As for foreign language study specifically, what will be the future of translation programs and their application? We already have nearly- simultaneous translation, and even though they are not perfect, they will be better and better.

There may be some pleasure and perhaps profit in envisioning dystopian or utopian futures. In the future, will people will become too lazy to even talk? It is not inconceivable that we will simply trigger speakers by thinking. One can even imagine a system that bypasses sound entirely—

the technology is close…

We can target and erase specific memories, and presumably it is only a matter of time before we can implant them, if we have not already…

There are, even now, algorithms that seem to read our minds, and perhaps, before long, write them. Facial recognition technology and routine mass surveillance have turned privacy into an impossibility.
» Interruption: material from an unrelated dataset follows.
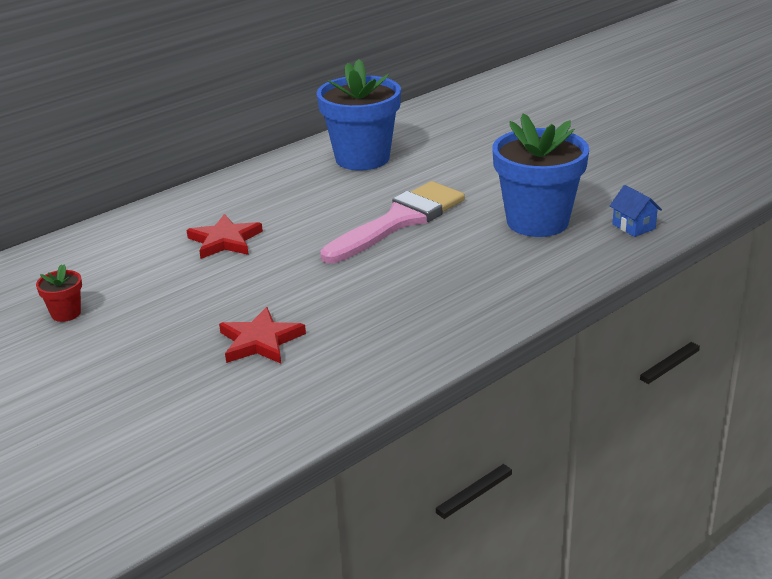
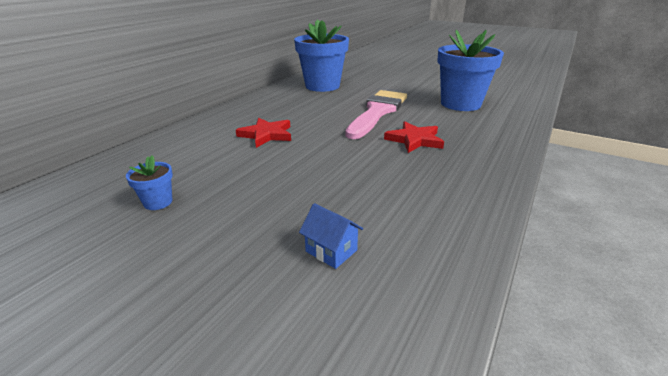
camera: 20 degrees left, 0 degrees up
(66, 313) = (158, 202): red flower pot -> blue flower pot
(260, 341) = (352, 197): red star -> red star (414, 140)
(633, 226) = (516, 101): blue house -> blue house (331, 251)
We might also consider the possibilities and perils of robots and drones.

There is, as well, the whole other world of “virtual reality,” which might suggest a future where “real” reality will be a privilege.

Important issues and useful topics, even if verging on science fiction and fantasy. (It is also useful in class, at times, to speak in such terms, to be

“extreme” or melodramatic, in order to spur discussion.)

As for the future of language and writing itself, we are, at heart, social creatures, and we like to hear the sound of ourselves and others, and we like the echoes or shadows, the shapes that record and reflect our smiley or frowny human experience.